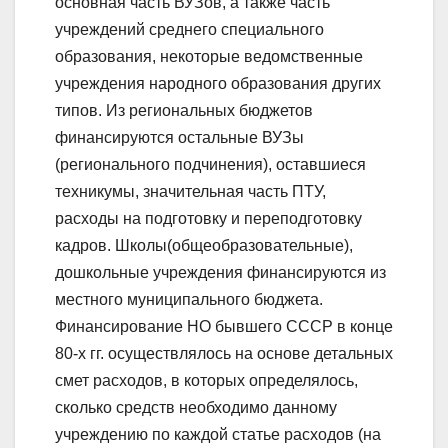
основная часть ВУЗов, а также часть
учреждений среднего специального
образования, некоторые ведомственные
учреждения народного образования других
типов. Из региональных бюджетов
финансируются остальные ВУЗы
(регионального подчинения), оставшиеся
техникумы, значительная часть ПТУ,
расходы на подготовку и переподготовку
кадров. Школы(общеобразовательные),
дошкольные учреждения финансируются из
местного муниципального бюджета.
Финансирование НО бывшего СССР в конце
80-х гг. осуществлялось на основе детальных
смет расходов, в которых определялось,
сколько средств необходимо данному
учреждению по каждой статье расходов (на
---
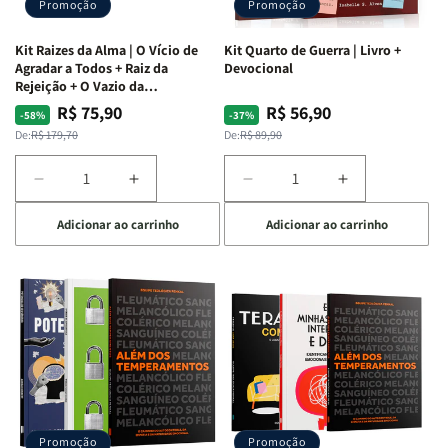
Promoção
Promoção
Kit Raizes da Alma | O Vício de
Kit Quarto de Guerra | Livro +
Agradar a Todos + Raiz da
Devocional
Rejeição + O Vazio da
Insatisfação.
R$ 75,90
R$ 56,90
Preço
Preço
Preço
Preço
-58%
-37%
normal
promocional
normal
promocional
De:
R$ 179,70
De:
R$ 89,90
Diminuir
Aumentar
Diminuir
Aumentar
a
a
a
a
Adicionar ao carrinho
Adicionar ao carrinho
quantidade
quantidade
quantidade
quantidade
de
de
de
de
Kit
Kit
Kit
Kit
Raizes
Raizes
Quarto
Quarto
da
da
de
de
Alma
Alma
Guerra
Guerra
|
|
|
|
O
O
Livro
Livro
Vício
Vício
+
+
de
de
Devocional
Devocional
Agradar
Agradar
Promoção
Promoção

### PROBLEM
Print the lines from the one containing "основная часть ВУЗов, а также часть" up to and including the one containing "учреждению по каждой статье расходов (на", reproducing each line without any change.

### SOLUTION TO THIS TASK
основная часть ВУЗов, а также часть
учреждений среднего специального
образования, некоторые ведомственные
учреждения народного образования других
типов. Из региональных бюджетов
финансируются остальные ВУЗы
(регионального подчинения), оставшиеся
техникумы, значительная часть ПТУ,
расходы на подготовку и переподготовку
кадров. Школы(общеобразовательные),
дошкольные учреждения финансируются из
местного муниципального бюджета.
Финансирование НО бывшего СССР в конце
80-х гг. осуществлялось на основе детальных
смет расходов, в которых определялось,
сколько средств необходимо данному
учреждению по каждой статье расходов (на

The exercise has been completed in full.